Project: Embedded Processor Design

Due: January 29, 1999

Modern automobiles use microprocessors extensively to provide optimum performance, comfort, and safety. Some automobiles use more than twenty processors to control various vehicle operations, such as engine timing, anti-lock brakes, climate control, and air-bag operation. Vehicle manufacturers are moving towards a centralized model, with a few “core” processors running a multitude of software processes. The advantages of this approach are fewer wires and higher reliability. Your job in this project is to explore the design space of the embedded processor.

As a processor architect, you have to maximize the performance and keep the cost of the processor below $80. You have to determine the area allocation for the various components, such as the on-chip L1 cache and the FPU. The figure of merit used to evaluate your design is:

\[ \text{cost} \times \text{CPI} \times \text{cycle-time} \]

The design tools are located at http://umunhum.stanford.edu/tools.

Specifications:

1. Technology

You have two choices of technology. The tradeoff is that even though the more advanced technology affords more performance, it may also prove to be more costly.
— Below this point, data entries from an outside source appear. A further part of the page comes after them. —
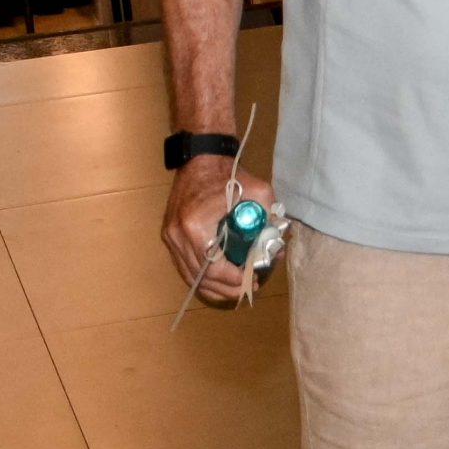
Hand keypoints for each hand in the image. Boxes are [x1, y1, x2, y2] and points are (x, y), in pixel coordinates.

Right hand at [161, 156, 275, 307]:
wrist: (201, 159)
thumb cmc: (230, 175)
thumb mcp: (259, 191)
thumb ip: (270, 217)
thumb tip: (278, 245)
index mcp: (196, 226)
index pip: (213, 267)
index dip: (233, 279)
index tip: (252, 281)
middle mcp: (178, 235)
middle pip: (200, 277)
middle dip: (226, 288)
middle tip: (249, 288)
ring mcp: (170, 237)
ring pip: (190, 275)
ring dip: (213, 287)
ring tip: (236, 289)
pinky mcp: (170, 236)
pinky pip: (184, 265)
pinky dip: (202, 276)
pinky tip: (219, 280)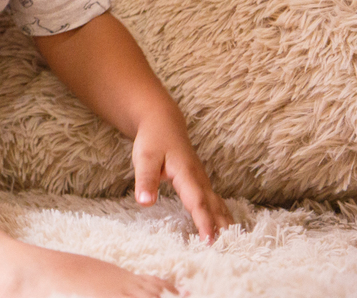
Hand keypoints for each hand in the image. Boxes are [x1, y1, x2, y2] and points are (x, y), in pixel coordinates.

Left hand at [132, 117, 233, 242]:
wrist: (163, 124)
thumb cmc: (153, 141)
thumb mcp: (143, 158)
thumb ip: (145, 180)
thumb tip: (145, 203)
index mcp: (186, 174)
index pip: (197, 203)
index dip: (204, 222)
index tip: (209, 242)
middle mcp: (199, 179)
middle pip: (214, 207)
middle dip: (221, 229)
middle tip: (228, 251)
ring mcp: (203, 181)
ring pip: (218, 205)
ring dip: (226, 224)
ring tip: (232, 245)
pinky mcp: (201, 183)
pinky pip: (216, 202)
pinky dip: (223, 216)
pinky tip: (227, 228)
- Cost of an 8-in wafer is $3500.
- Technology 1: \( L_{\text{drawn}} = 0.25 \ \mu \text{m} \), and \( L_{\text{eff}} = 0.22 \ \mu \text{m}, \rho_d = 0.5 \) defects/cm\(^2\). Testing and packaging costs = $15/die.
- Technology 2: \( L_{\text{drawn}} = 0.18 \ \mu \text{m} \), and \( L_{\text{eff}} = 0.15 \ \mu \text{m}, \rho_d = 1.2 \) defects/cm\(^2\). Testing and packaging costs = $30/die.
- Use \( L_{\text{eff}} \) for cache access time calculation, and use \( L_{\text{drawn}} \) for cache area calculation.

2. Basic Assumptions

- See Fig. 2.27 in the book for basic area assumptions.
- The core integer processor can issue up to 2 instructions per cycle with Area = 60A. The baseline CPI (excluding cache and FPU) is 0.8 CPI.
• Assume 0.6 I-reads/instruction, 0.3 D-reads/instruction, and 0.1 D-
writes/instruction.
• The minimum cycle times for the Integer Unit are 3.3ns for Technology
1, and 2.2ns for Technology 2. Both the Integer Unit and the L1 cache
run on the same clock. Hence, the overall cycle time is determined by
the slower of the Integer Unit and the L1 cache cycle times.
• Additional 50% of (Integer + FPU) area is required for latches/buses,
and inter-unit control.
• 10% of the cache area is unusable due to aspect-ratio mismatches.
• 20% of the gross area is used for I/O pads.
• Memory system parameters are:
  \[ T_{\text{access}} = 40 \text{ ns} \]
  \[ T_{\text{bus}} = 4 \text{ ns} \]
  \[ \text{Bus Width} = 8 \text{ bytes} \]
  \[ T_{\text{line}} = T_{\text{access}} + \left( \frac{\text{Line Size}}{\text{Bus Width}} - 1 \right) T_{\text{bus}} \]

3. Caches

• Both L1 and L2 caches are dual-ported and use 6-T cells.
• The effective cache cycle time is 20% greater than the cache cycle
time reported by the cache tool. This accounts for data transfer time
from cache to the register file.
• Write-through caches use no-write-allocate policy.
• Write-back caches use write-allocate policy. The dirty-line ratios are:
  \[ w = 0.3 \text{ for a unified cache} \]
  \[ w = 0.5 \text{ for a data cache} \]
• You may also consider an on-chip L2 cache. The access time of an
on-chip L2 cache is ceiling(L2 access time/Processor cycle time) + 2
cycles. The additional 2 cycles accounts for address translation and
data transfer.
• Assume that there are 2 different processes executing R/M
instructions. The quantum length is 100,000 instructions per process.

4. Floating-Point Unit (FPU)

• FP instructions account for 20% of all instructions.
• Within FP instructions, the usage breakdown is: FP Adds = 55%, FP
Multiply = 35%, FP Divides = 10%.
• Assume only one FP instruction is executed per cycle.
Project:

1. For each technology, design an embedded processor with less than $80. Calculate the system metric (cost \times \text{CPI} \times \text{cycle-time}) for each of your design.

2. For each technology, iterate through the FPU and cache designs to minimize the system metric. Perform at least three iterations in an attempt to find the best designs.

3. Compare the results for the two technologies. Determine the optimum design.

4. Submit a brief report showing your designs at each iteration step. Explain how you arrive at the final design, and your design decisions at each step. State your assumptions in the calculation.